Si pudiésemos viajar hacia el pasado, quizás habríamos podido acariciar la corona de nuestras palmeras. En aquellos años, sabemos que su estatura no era mucho mayor que la de las niñas que jugaban en el patio durante el recreo. Ha llovido mucho desde entonces. El paso del tiempo quiso que crecieran para convertirse en un símbolo del barrio. Las palmeras de Abando. No todo el mundo puede presumir de árboles tan longevos, ellas lo sabían, se mostraban erguidas, solemnes, acogedoras. Normal, ¡que testifiquen las aves! No se oyen, ¿dónde anidan ahora?
Ya no están, nuestras dos palmeras se han ido. Las han arrancado. En su lugar: dos grandes y a su vez diminutos boquetes recogen su ausencia y el dolor de la gente, su gente, que durante todos estos meses, muchos meses, hemos hecho lo imposible por evitar lo evitable. No lo hemos conseguido. Es el fracaso del Sistema, el brindis entre el mediocre y la codicia.
Una piña de vecinas y vecinos estuvimos con ellas mientras perforaban la tierra a su alrededor, atravesaban raíces, desenraizaban el resto, las anclaban, las dejaban desplomarse, cubrían su corona, las izaban por encima del muro y de la valla, las depositaban sobre el camión y se perdían en la distancia. Dos días han fulminado el trabajo de cien años.

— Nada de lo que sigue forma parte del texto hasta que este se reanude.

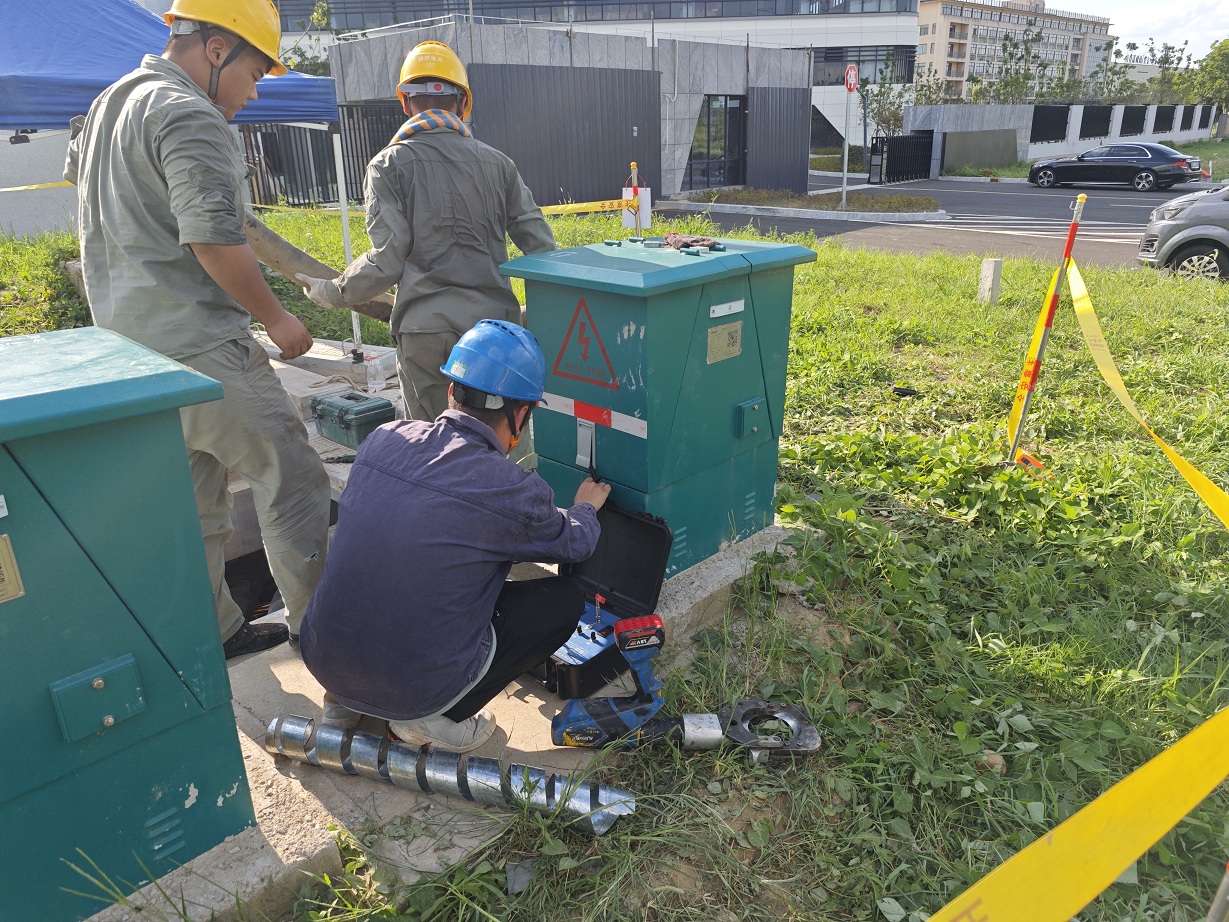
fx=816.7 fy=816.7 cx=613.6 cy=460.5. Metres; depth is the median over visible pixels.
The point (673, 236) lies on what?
glove
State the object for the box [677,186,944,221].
traffic island
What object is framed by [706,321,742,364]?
label
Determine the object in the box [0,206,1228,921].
lawn
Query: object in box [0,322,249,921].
electrical cabinet
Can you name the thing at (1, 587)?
plate
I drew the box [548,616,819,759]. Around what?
power tool
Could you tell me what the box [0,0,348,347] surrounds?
canopy tent
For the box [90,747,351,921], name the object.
concrete slab
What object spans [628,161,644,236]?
barrier post
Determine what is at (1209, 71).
tree
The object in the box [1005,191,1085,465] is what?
barrier post
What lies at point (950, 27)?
apartment building
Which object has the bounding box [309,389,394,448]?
toolbox
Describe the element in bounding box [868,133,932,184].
gate
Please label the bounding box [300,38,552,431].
man
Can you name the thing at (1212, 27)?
sky
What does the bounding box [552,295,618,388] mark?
warning sign
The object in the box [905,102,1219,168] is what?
boundary wall
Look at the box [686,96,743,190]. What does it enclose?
glass door
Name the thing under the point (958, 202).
road
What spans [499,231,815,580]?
green cabinet
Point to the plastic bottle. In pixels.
(377, 380)
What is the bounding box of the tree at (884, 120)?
[861,55,911,147]
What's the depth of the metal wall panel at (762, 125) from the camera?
23.53 m
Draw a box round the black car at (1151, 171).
[1026,143,1199,190]
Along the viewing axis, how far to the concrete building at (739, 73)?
20.56 m
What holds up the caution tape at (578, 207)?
attached to the barrier post at (632, 166)
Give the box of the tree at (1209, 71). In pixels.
[1183,36,1228,111]
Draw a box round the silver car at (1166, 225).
[1136,181,1228,281]
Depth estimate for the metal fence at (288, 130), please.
15.53 m
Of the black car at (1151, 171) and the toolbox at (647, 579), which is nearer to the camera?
the toolbox at (647, 579)
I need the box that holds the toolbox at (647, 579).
[540,502,675,697]
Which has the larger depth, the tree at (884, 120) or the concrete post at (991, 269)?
the tree at (884, 120)
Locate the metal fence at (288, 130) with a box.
[242,106,405,208]
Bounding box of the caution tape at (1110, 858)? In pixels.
[928,702,1228,921]
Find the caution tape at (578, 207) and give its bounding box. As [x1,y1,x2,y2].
[537,196,639,216]
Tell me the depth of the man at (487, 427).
2.03 m
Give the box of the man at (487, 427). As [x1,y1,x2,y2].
[298,316,610,750]
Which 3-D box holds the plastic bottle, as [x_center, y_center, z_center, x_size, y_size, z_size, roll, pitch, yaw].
[-1.491,-0.537,5.095,0.103,0.226,0.105,8,23,22]
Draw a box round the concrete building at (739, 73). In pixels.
[324,20,816,204]
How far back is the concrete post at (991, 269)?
7.77 m
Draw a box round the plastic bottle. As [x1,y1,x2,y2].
[365,354,386,393]
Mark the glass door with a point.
(708, 120)
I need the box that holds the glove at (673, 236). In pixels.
[662,232,719,250]
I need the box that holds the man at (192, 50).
[67,0,331,655]
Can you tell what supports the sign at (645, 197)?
attached to the barrier post at (632, 166)
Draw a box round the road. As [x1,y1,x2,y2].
[662,173,1223,276]
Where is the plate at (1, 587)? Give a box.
[0,534,24,603]
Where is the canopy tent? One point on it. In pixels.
(103, 68)
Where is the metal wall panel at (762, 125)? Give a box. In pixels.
[746,86,810,194]
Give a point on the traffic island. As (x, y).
(746, 194)
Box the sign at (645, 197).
[621,186,650,228]
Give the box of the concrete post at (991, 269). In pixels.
[978,257,1002,305]
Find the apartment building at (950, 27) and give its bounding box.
[914,0,1112,98]

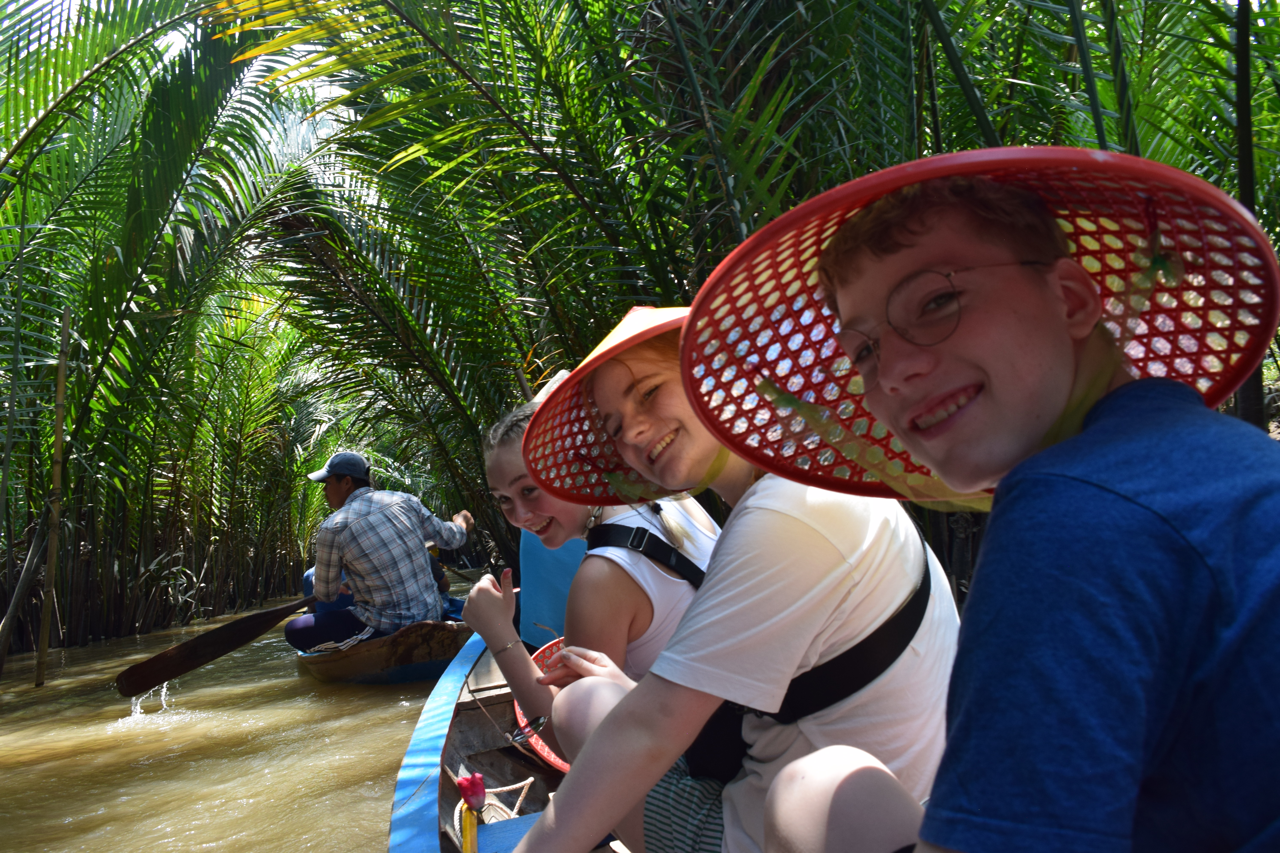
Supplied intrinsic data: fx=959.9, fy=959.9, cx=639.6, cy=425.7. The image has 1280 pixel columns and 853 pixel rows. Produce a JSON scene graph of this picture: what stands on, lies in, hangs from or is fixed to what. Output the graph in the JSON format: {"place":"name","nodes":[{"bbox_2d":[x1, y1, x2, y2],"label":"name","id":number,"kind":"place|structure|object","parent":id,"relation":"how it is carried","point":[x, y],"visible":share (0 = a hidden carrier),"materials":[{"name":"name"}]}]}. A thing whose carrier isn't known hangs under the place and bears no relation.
{"place":"outdoors","nodes":[
{"label":"outdoors","id":0,"kind":"place"},
{"bbox_2d":[16,0,344,116],"label":"sky","id":1,"kind":"structure","parent":0,"point":[296,48],"materials":[{"name":"white"}]},
{"bbox_2d":[0,592,453,852],"label":"river","id":2,"kind":"structure","parent":0,"point":[354,770],"materials":[{"name":"brown liquid"}]},
{"bbox_2d":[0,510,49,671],"label":"bamboo pole","id":3,"kind":"object","parent":2,"relation":"in","point":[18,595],"visible":0.99,"materials":[{"name":"brown wood"}]},
{"bbox_2d":[34,304,72,685],"label":"bamboo pole","id":4,"kind":"object","parent":2,"relation":"in","point":[58,419],"visible":0.98,"materials":[{"name":"brown wood"}]},
{"bbox_2d":[0,0,338,674],"label":"palm grove","id":5,"kind":"object","parent":2,"relation":"in","point":[171,160],"visible":0.93,"materials":[{"name":"green plant"}]},
{"bbox_2d":[293,612,476,684],"label":"canoe","id":6,"kind":"object","parent":2,"relation":"on","point":[424,653],"visible":0.42,"materials":[{"name":"brown wood"}]},
{"bbox_2d":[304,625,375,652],"label":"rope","id":7,"kind":"object","parent":6,"relation":"on","point":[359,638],"visible":0.74,"materials":[{"name":"white"}]},
{"bbox_2d":[288,451,476,652],"label":"man","id":8,"kind":"object","parent":6,"relation":"in","point":[344,486],"visible":0.88},
{"bbox_2d":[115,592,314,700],"label":"oar","id":9,"kind":"object","parent":8,"relation":"in","point":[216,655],"visible":0.82,"materials":[{"name":"brown wood"}]},
{"label":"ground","id":10,"kind":"structure","parent":0},
{"bbox_2d":[389,625,634,852],"label":"boat","id":11,"kind":"object","parent":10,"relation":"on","point":[429,710],"visible":0.31,"materials":[{"name":"blue wood"}]},
{"bbox_2d":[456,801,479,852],"label":"stick","id":12,"kind":"object","parent":11,"relation":"on","point":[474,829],"visible":0.98,"materials":[{"name":"yellow plastic"}]},
{"bbox_2d":[455,771,488,814],"label":"red flower","id":13,"kind":"object","parent":11,"relation":"attached to","point":[474,804],"visible":0.98,"materials":[{"name":"red"}]},
{"bbox_2d":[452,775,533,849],"label":"rope","id":14,"kind":"object","parent":11,"relation":"in","point":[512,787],"visible":0.73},
{"bbox_2d":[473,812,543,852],"label":"seat","id":15,"kind":"object","parent":11,"relation":"in","point":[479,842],"visible":0.52,"materials":[{"name":"blue"}]},
{"bbox_2d":[520,637,574,769],"label":"hat","id":16,"kind":"object","parent":11,"relation":"in","point":[557,762],"visible":0.16,"materials":[{"name":"red plastic"}]},
{"bbox_2d":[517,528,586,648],"label":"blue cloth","id":17,"kind":"object","parent":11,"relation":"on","point":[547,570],"visible":0.26,"materials":[{"name":"blue fabric"}]},
{"bbox_2d":[466,387,722,757],"label":"woman","id":18,"kind":"object","parent":11,"relation":"in","point":[617,570],"visible":0.52},
{"bbox_2d":[591,521,706,587],"label":"strap","id":19,"kind":"object","parent":18,"relation":"on","point":[680,563],"visible":0.45,"materials":[{"name":"black fabric"}]},
{"bbox_2d":[475,279,958,852],"label":"woman","id":20,"kind":"object","parent":11,"relation":"on","point":[594,737],"visible":0.78},
{"bbox_2d":[669,530,936,788],"label":"waist bag","id":21,"kind":"object","parent":20,"relation":"on","point":[710,737],"visible":0.46,"materials":[{"name":"black fabric"}]},
{"bbox_2d":[687,144,1279,852],"label":"boy","id":22,"kind":"object","parent":11,"relation":"on","point":[1153,501],"visible":0.99},
{"bbox_2d":[224,0,1279,617],"label":"palm grove","id":23,"kind":"object","parent":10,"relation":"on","point":[454,53],"visible":0.56,"materials":[{"name":"green plant"}]}
]}

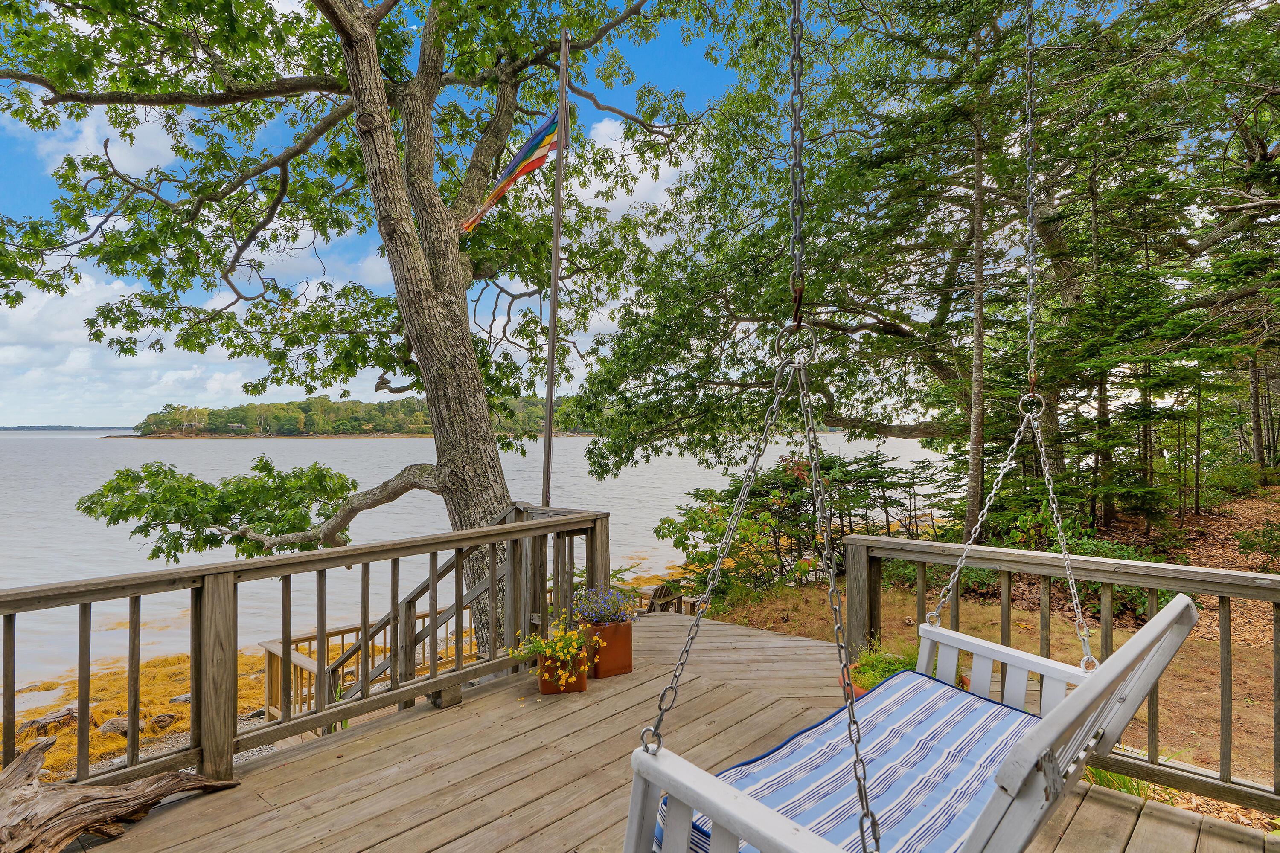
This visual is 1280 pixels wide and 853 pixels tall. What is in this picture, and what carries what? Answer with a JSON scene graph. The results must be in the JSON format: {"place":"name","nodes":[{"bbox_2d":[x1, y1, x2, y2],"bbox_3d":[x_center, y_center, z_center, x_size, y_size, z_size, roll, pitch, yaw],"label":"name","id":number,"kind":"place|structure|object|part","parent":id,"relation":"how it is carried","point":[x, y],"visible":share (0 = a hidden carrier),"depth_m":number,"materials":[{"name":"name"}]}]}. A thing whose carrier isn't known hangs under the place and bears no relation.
{"place":"outdoors","nodes":[
{"label":"outdoors","id":0,"kind":"place"},
{"bbox_2d":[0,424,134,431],"label":"distant shore","id":1,"kind":"structure","parent":0,"point":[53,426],"materials":[{"name":"grey"}]},
{"bbox_2d":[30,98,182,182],"label":"cloud","id":2,"kind":"structure","parent":0,"point":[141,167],"materials":[{"name":"white"}]},
{"bbox_2d":[0,270,250,430],"label":"cloud","id":3,"kind":"structure","parent":0,"point":[151,352],"materials":[{"name":"white"}]},
{"bbox_2d":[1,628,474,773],"label":"shore","id":4,"kind":"structure","parent":0,"point":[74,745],"materials":[{"name":"yellow plant"}]},
{"bbox_2d":[17,704,78,738],"bbox_3d":[-6.449,3.250,8.139,0.376,0.278,0.568,0,0,29],"label":"rock","id":5,"kind":"object","parent":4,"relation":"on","point":[68,710],"visible":0.68,"depth_m":8.05,"materials":[{"name":"brown"}]},
{"bbox_2d":[95,715,130,737],"bbox_3d":[-5.388,3.102,7.674,0.326,0.229,0.376,0,0,40],"label":"rock","id":6,"kind":"object","parent":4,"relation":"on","point":[123,725],"visible":0.61,"depth_m":7.58,"materials":[{"name":"stone"}]},
{"bbox_2d":[145,711,179,732],"bbox_3d":[-5.181,3.200,8.070,0.296,0.221,0.348,0,0,40],"label":"rock","id":7,"kind":"object","parent":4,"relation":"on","point":[156,722],"visible":0.86,"depth_m":7.98,"materials":[{"name":"stone"}]},
{"bbox_2d":[168,693,191,704],"bbox_3d":[-5.422,3.276,8.952,0.308,0.192,0.375,0,0,40],"label":"rock","id":8,"kind":"object","parent":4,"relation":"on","point":[174,700],"visible":0.52,"depth_m":8.83,"materials":[{"name":"grey stone"}]},
{"bbox_2d":[0,0,709,652],"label":"tree","id":9,"kind":"object","parent":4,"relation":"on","point":[341,16],"visible":0.97,"depth_m":6.96,"materials":[{"name":"plant"}]},
{"label":"tree trunk","id":10,"kind":"part","parent":9,"relation":"part of","materials":[{"name":"wood"}]},
{"bbox_2d":[262,610,477,723],"bbox_3d":[-2.439,2.578,8.125,1.101,1.036,2.917,0,0,40],"label":"wooden railing","id":11,"kind":"object","parent":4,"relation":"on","point":[341,632],"visible":0.32,"depth_m":7.53,"materials":[{"name":"brown wood"}]},
{"bbox_2d":[128,394,595,438],"label":"wooded island","id":12,"kind":"structure","parent":0,"point":[279,406],"materials":[{"name":"green plant"}]},
{"bbox_2d":[0,429,958,709],"label":"lake","id":13,"kind":"structure","parent":0,"point":[364,449],"materials":[{"name":"liquid"}]},
{"bbox_2d":[0,0,1169,423],"label":"sky","id":14,"kind":"structure","parent":0,"point":[291,8],"materials":[{"name":"blue"}]},
{"bbox_2d":[567,115,699,220],"label":"cloud","id":15,"kind":"structure","parent":0,"point":[650,177],"materials":[{"name":"white"}]},
{"bbox_2d":[29,608,1279,852],"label":"wooden deck","id":16,"kind":"structure","parent":0,"point":[314,757],"materials":[{"name":"brown wood"}]},
{"bbox_2d":[0,736,241,852],"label":"driftwood","id":17,"kind":"object","parent":16,"relation":"on","point":[16,769],"visible":1,"depth_m":2.77,"materials":[{"name":"brown wood"}]},
{"bbox_2d":[0,505,609,795],"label":"wooden railing","id":18,"kind":"object","parent":16,"relation":"on","point":[492,563],"visible":0.85,"depth_m":3.66,"materials":[{"name":"brown wood"}]},
{"bbox_2d":[541,31,569,506],"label":"flagpole","id":19,"kind":"object","parent":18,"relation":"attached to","point":[552,359],"visible":0.83,"depth_m":6.95,"materials":[{"name":"brown wood"}]},
{"bbox_2d":[459,113,561,232],"bbox_3d":[-1.203,-2.388,6.989,1.038,1.100,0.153,0,0,-3],"label":"flag","id":20,"kind":"object","parent":19,"relation":"attached to","point":[529,165],"visible":0.89,"depth_m":6.99,"materials":[{"name":"multicoloured fabric"}]},
{"bbox_2d":[294,500,542,710],"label":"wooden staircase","id":21,"kind":"structure","parent":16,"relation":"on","point":[384,620],"materials":[{"name":"brown wood"}]},
{"bbox_2d":[536,651,588,694],"bbox_3d":[-0.463,1.462,4.445,0.273,0.188,0.273,0,0,-6],"label":"flower pot","id":22,"kind":"object","parent":16,"relation":"on","point":[542,688],"visible":0.6,"depth_m":4.34,"materials":[{"name":"orange ceramic"}]},
{"bbox_2d":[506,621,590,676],"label":"yellow flower plant","id":23,"kind":"object","parent":22,"relation":"in","point":[547,650],"visible":0.89,"depth_m":4.23,"materials":[{"name":"yellow plant"}]},
{"bbox_2d":[579,619,633,679],"bbox_3d":[-0.225,1.382,4.686,0.288,0.309,0.283,0,0,40],"label":"planter","id":24,"kind":"object","parent":16,"relation":"on","point":[627,655],"visible":0.83,"depth_m":4.56,"materials":[{"name":"orange ceramic"}]},
{"bbox_2d":[571,585,637,626],"bbox_3d":[-0.237,1.148,4.738,0.430,0.258,0.446,0,0,40],"label":"flowers","id":25,"kind":"object","parent":24,"relation":"in","point":[594,613],"visible":0.87,"depth_m":4.67,"materials":[{"name":"purple plant"}]},
{"bbox_2d":[629,581,698,614],"bbox_3d":[0.236,2.356,9.424,0.979,0.731,0.873,0,0,40],"label":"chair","id":26,"kind":"object","parent":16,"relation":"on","point":[677,598],"visible":0.4,"depth_m":9.29,"materials":[{"name":"brown wood"}]},
{"bbox_2d":[838,664,871,700],"bbox_3d":[1.239,1.384,3.788,0.395,0.196,0.405,0,0,40],"label":"flower pot","id":27,"kind":"object","parent":16,"relation":"on","point":[860,692],"visible":0.11,"depth_m":3.77,"materials":[{"name":"orange ceramic"}]},
{"bbox_2d":[846,644,922,688],"bbox_3d":[1.350,1.299,3.999,0.531,0.240,0.547,0,0,40],"label":"green plant","id":28,"kind":"object","parent":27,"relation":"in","point":[890,665],"visible":0.41,"depth_m":3.96,"materials":[{"name":"green plant"}]},
{"bbox_2d":[842,529,1279,823],"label":"wooden railing","id":29,"kind":"object","parent":16,"relation":"on","point":[1223,717],"visible":0.66,"depth_m":3.39,"materials":[{"name":"brown wood"}]},
{"bbox_2d":[641,0,878,852],"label":"chain","id":30,"kind":"object","parent":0,"point":[797,324],"visible":0.96,"depth_m":1.54,"materials":[{"name":"metal"}]},
{"bbox_2d":[620,590,1204,852],"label":"swing","id":31,"kind":"object","parent":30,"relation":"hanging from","point":[685,802],"visible":0.68,"depth_m":1.57,"materials":[{"name":"white wood"}]},
{"label":"armrest","id":32,"kind":"part","parent":31,"relation":"part of","materials":[{"name":"white wood"}]},
{"bbox_2d":[660,675,1045,852],"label":"striped cushion","id":33,"kind":"object","parent":31,"relation":"on","point":[988,705],"visible":0.55,"depth_m":2.08,"materials":[{"name":"blue fabric"}]},
{"bbox_2d":[703,486,1279,815],"label":"dirt ground","id":34,"kind":"structure","parent":0,"point":[890,595],"materials":[{"name":"brown soil"}]},
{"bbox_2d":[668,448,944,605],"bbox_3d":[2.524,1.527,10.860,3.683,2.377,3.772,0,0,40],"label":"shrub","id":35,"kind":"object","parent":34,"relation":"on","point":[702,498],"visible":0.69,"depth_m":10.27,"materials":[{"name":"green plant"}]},
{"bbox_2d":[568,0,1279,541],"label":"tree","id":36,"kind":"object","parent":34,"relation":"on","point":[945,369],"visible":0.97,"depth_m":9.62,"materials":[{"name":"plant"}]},
{"bbox_2d":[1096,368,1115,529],"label":"tree trunk","id":37,"kind":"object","parent":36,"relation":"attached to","point":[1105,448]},
{"bbox_2d":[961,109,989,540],"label":"tree trunk","id":38,"kind":"object","parent":34,"relation":"on","point":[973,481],"visible":0.82,"materials":[{"name":"brown"}]},
{"bbox_2d":[1010,523,1168,618],"bbox_3d":[4.809,1.559,8.045,1.668,0.909,1.478,0,0,40],"label":"shrub","id":39,"kind":"object","parent":34,"relation":"on","point":[1095,545],"visible":0.35,"depth_m":7.77,"materials":[{"name":"green plant"}]},
{"bbox_2d":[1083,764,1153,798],"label":"grass tuft","id":40,"kind":"object","parent":34,"relation":"on","point":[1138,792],"visible":0.19,"depth_m":3.60,"materials":[{"name":"green plant"}]},
{"bbox_2d":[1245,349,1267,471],"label":"tree trunk","id":41,"kind":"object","parent":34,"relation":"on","point":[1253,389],"visible":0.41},
{"bbox_2d":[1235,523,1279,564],"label":"shrub","id":42,"kind":"object","parent":34,"relation":"on","point":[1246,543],"visible":0.97,"depth_m":9.31,"materials":[{"name":"green plant"}]},
{"bbox_2d":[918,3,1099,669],"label":"chain","id":43,"kind":"object","parent":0,"point":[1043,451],"visible":0.95,"depth_m":2.69,"materials":[{"name":"silver metal"}]}
]}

Son los tiempos que corren, los gestores que tenemos, la iglesia que nos ha tocado, el puño sobre la mesa. No es la ciudadanía, ni los mayores paseando, ni el sonido de voces infantiles, ni el verde, ni el aire. Tampoco es el cielo. No, esto no es lo que importa y sin embargo es lo más importante.
P.S. Si quieres despedirte de ellas, acércate al seminario de Derio. Justo al lado, en la campa de la discordia, verás qué solas y descontextualizadas se encuentran. Aún están allí.